The present invention relates to a computer-implemented method for classifying traffic situations of a virtual test. The present invention further relates to a computer-implemented method for providing a trained machine learning algorithm for classifying traffic situations of a virtual test. Moreover, the invention relates to a system for classifying traffic situations of a virtual test.
Test drives must be carried out to create test scenarios for simulations. The sensor data obtained in this way are then abstracted into a logical scenario.
Input data in this case are raw data, therefore, sensor data from real measurement runs in the sense of recordings of radar echoes, 3D point clouds from lidar measurements, and image data. Result data are simulatable driving scenarios, which comprise an environment on the one hand and trajectories on the other hand.
“Szenario-Optimierung für die Absicherung von automatisierten and autonomen Fahrsystemen” [Scenario Optimization for the Validation of Automated and Autonomous Driving Systems] discloses methods for verifying and validating automated and autonomous driving systems, in particular finding suitable test scenarios for virtual validation.
The test methodology foresees the adoption of a metaheuristic search to optimize scenarios.

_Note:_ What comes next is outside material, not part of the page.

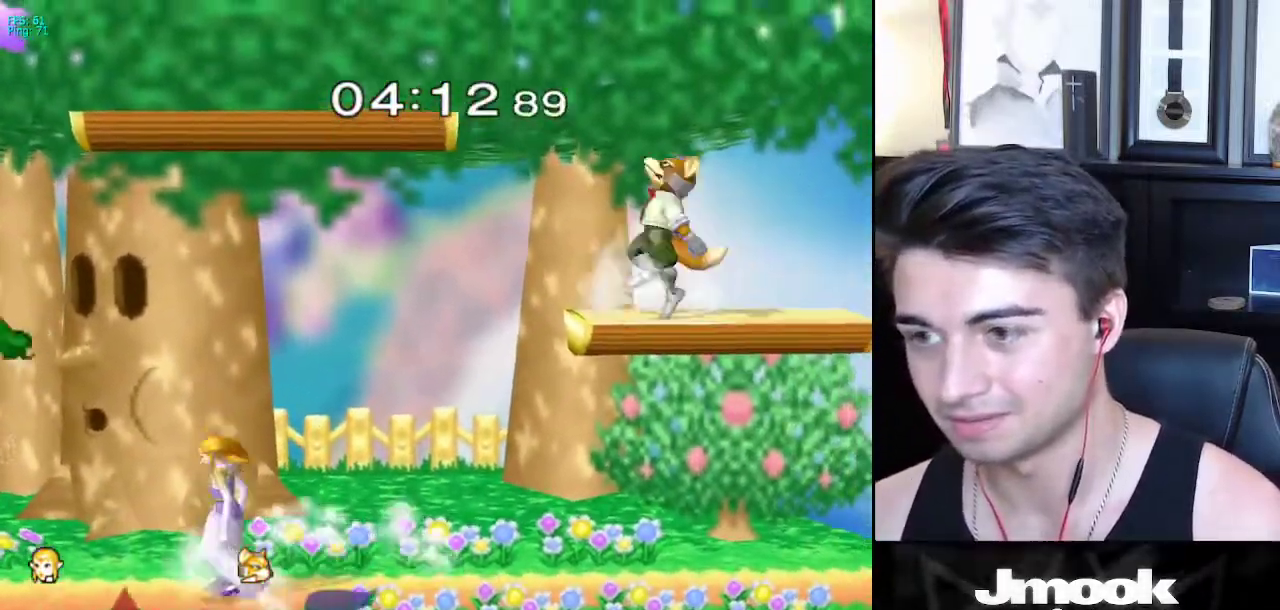
{"buttons": ["A"], "left_stick": "right", "right_stick": "center", "events": [[67, "left_stick", "right"], [183, "left_stick", "left"], [317, "X", "down"], [383, "X", "up"], [450, "left_stick", "right"], [467, "A", "down"]]}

For this purpose, a suitable search space and a suitable fitness function needs to be created. Starting from an abstract description of the system's functionality and use cases, parameterized scenarios are derived.
It is assumed that certain parameters exert a great influence on the situation. For example, a situation in which emergency braking occurs is mainly determined by the speeds of the two road users. It is therefore of crucial importance for the user to be aware of a distribution of the values of these parameters and to know which parts are not covered by the data or the simulation. The missing data points must be collected either in reality or in the simulation.

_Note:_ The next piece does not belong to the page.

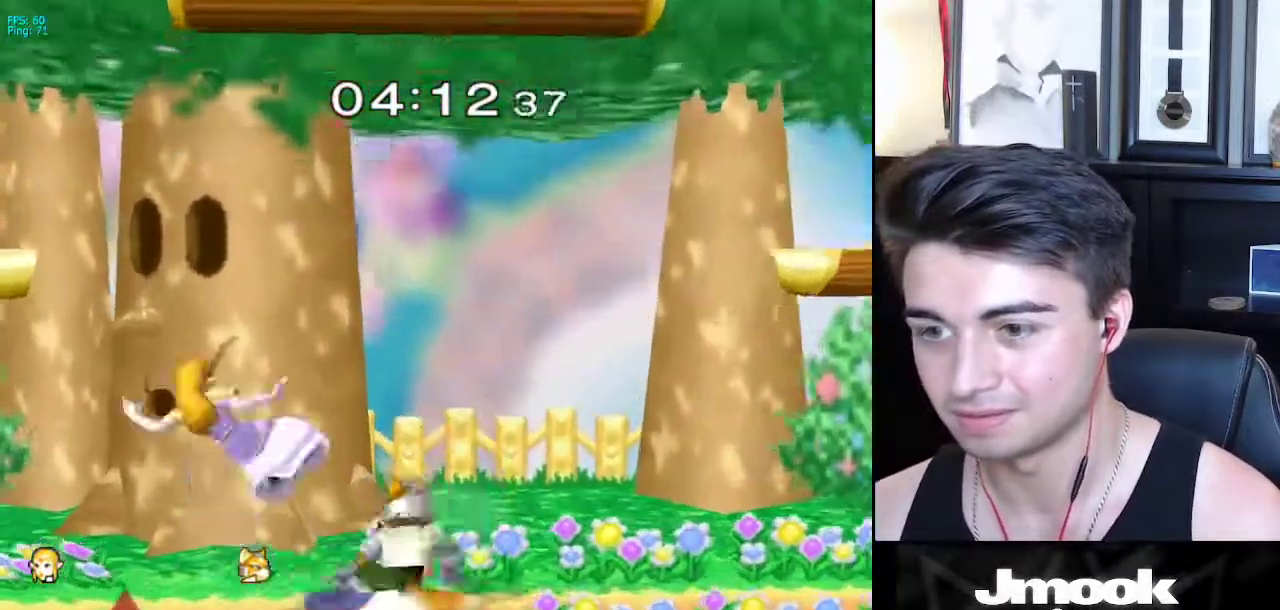
{"buttons": [], "left_stick": "down-right", "right_stick": "center", "events": [[117, "A", "up"], [483, "left_stick", "down-right"]]}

An effective evaluation of the generated data set is therefore desirable for the user in order to identify critical situations and to test them in slightly varied versions of the same simulation scenario.
Consequently, there is a need to improve existing methods for analyzing driving scenario data sets to the effect that an effective identification and categorization of critical situations can be made possible.
It is therefore an object of the present invention to provide a method for classifying traffic situations of a virtual test, which enables an effective identification and categorization of critical traffic situations.
The object is achieved according to the invention by a computer-implemented method for classifying traffic situations of a virtual test. The object is achieved further according to the invention by a computer-implemented method for providing a trained machine learning algorithm for classifying traffic situations of a virtual test. The object is achieved further according to the invention by a system for classifying traffic situations of a virtual test.
The invention relates to a computer-implemented method for classifying traffic situations of a virtual test.
The method comprises providing a first data set of sensor data of an ego vehicle run, captured by a first plurality of on-board environment detection sensors, and determining data segments, covered by the first data set, of the lateral and longitudinal behavior of the ego vehicle.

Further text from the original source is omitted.